Hal ini menunjukkan bahwa lipid tertentu, tidak semua, mungkin memiliki hubungan genetik yang lebih langsung dengan penyakit Alzheimer, kata mereka. Namun, banyak lipid yang diteliti oleh para penulis secara genetik terkait dengan penyakit arteri koroner.
"Secara khusus, kami menemukan korelasi genetik yang signifikan antara ciri-ciri penyakit arteri koroner dan profil lipid seperti HDL, LDL, trigliserida, dan kolesterol total, selaras dengan literatur yang ada yang menggarisbawahi interaksi genetik dalam faktor risiko kardiovaskular," tulis mereka.
"Dengan menerapkan pendekatan genetik untuk mendapatkan pemahaman yang lebih dalam tentang hubungan antara penyakit Alzheimer dan penyakit arteri koroner, kami telah menemukan wawasan baru tentang mekanisme yang mendasari yang menghubungkan kondisi ini," tutur penulis koresponden Emmanuel Adewuyi, dari Edith Cowan University.
Redaktur: Fiter Bagus
Penulis: Rivaldi Dani Rahmadi
Berita Terkait:
-
Liga Champions: Kompany Puji Performa “Istimewa” Neuer Usai Bayern Taklukkan Madrid
-
Wajib Tahu!
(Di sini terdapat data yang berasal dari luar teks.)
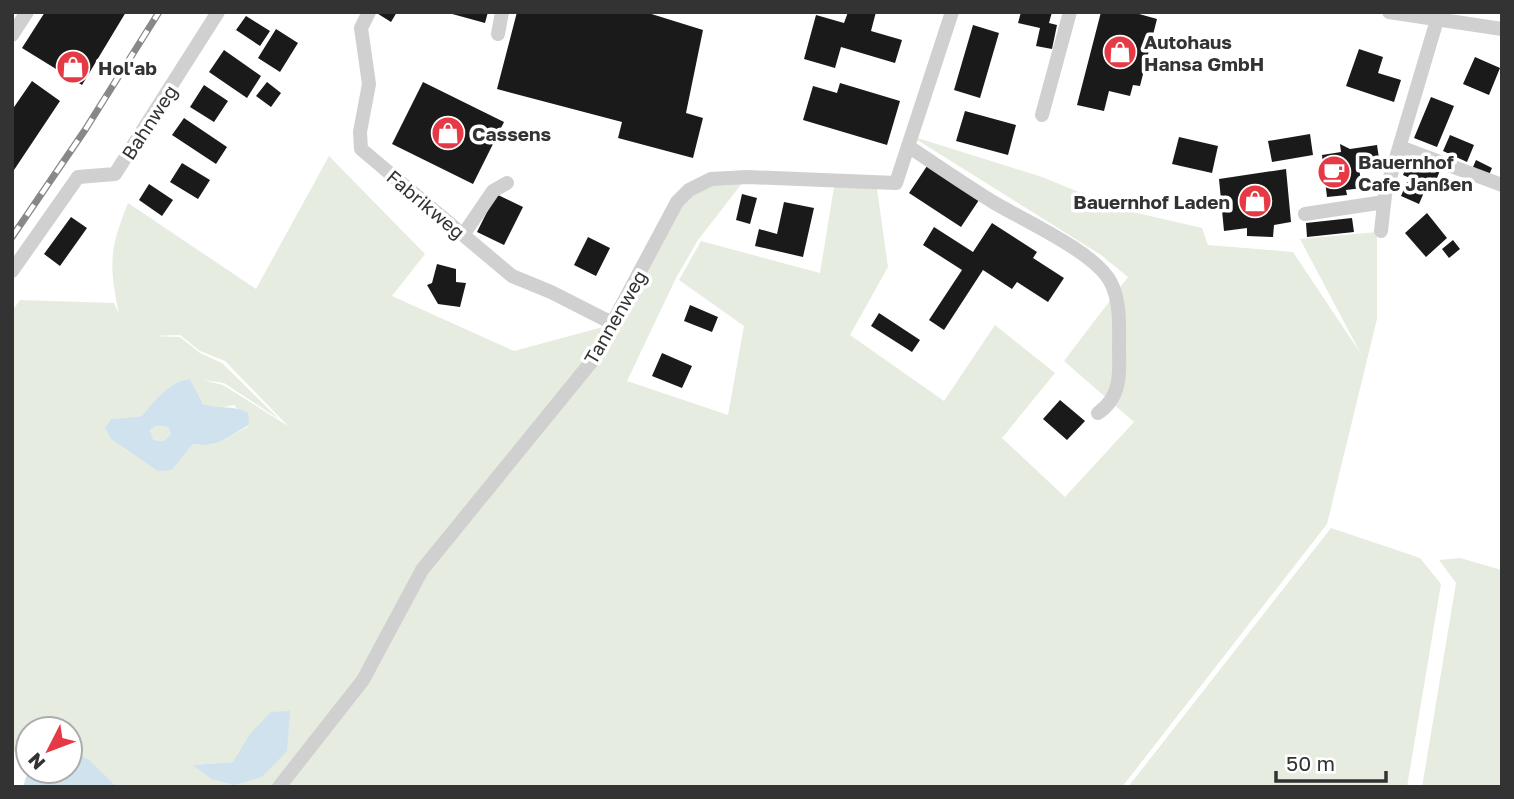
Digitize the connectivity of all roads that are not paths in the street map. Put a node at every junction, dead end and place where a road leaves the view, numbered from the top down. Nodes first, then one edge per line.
1 (27, 12) edge
2 (218, 12) edge
3 (369, 12) edge
4 (502, 12) edge
5 (953, 12) edge
6 (1070, 12) edge
7 (1389, 12) edge
8 (1437, 20) junction
9 (1502, 29) edge
10 (498, 34) dead end
11 (12, 35) edge
12 (1042, 115) dead end
13 (908, 146) junction
14 (1399, 147) junction
15 (507, 183) dead end
16 (1502, 185) edge
17 (1384, 202) junction
18 (1305, 214) dead end
19 (1381, 232) dead end
20 (463, 234) junction
21 (12, 271) edge
22 (614, 324) junction
23 (1098, 413) dead end
24 (279, 787) edge

1 - 11 street
2 - 21 street, Bahnweg
3 - 20 street, Fabrikweg
4 - 10 street
5 - 13 street, Tannenweg
6 - 12 street
7 - 8 street
8 - 9 street
8 - 14 street
13 - 22 street, Tannenweg
13 - 23 street
14 - 16 street
14 - 17 street
15 - 20 street
17 - 18 street
17 - 19 street
20 - 22 street, Fabrikweg
22 - 24 street, Tannenweg

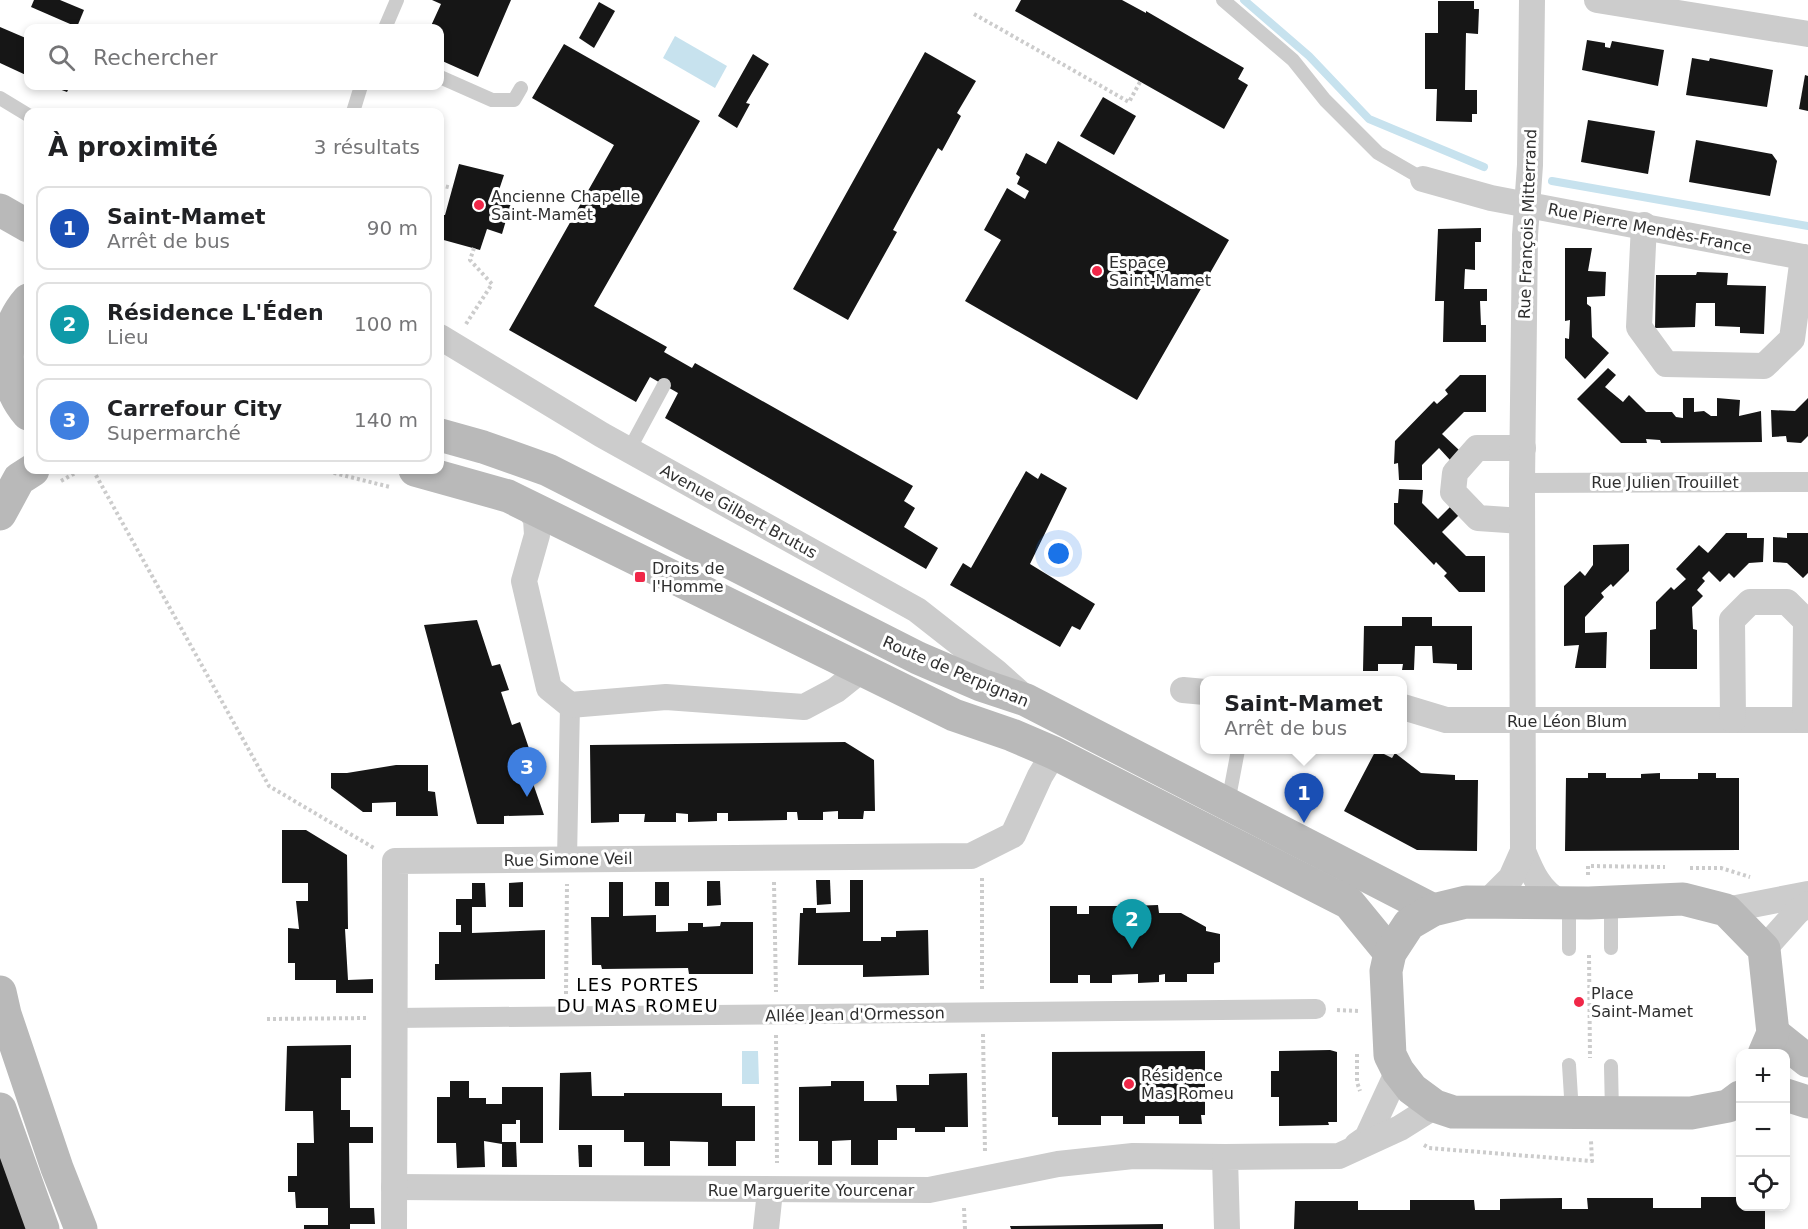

Kurang Tidur di Usia 40-an dan 50-an Bisa Meningkatkan Risiko Alzheimer di Kemudian Hari
-
Line Up Synchronize Fest 2026 Fase 1: Daftar 17 Musisi dan Jadwal Festival
-
Target penambahan kapasitas PLTB
-
Perut Anda Buncit? Jalan Kaki 10 Menit Sehabis Makan Solusinya!
-
Bupati Banyumas Dorong Kepala Sekolah Melek Digital dan Inovatif
-
Tabrak Kendaraan di Landasan Bandara New York, Pilot dan Kopilot Air Canada Tewas
PT. Berita Nusantara
© Copyright 2017 - 2026 Koran Jakarta ®
All rights reserved.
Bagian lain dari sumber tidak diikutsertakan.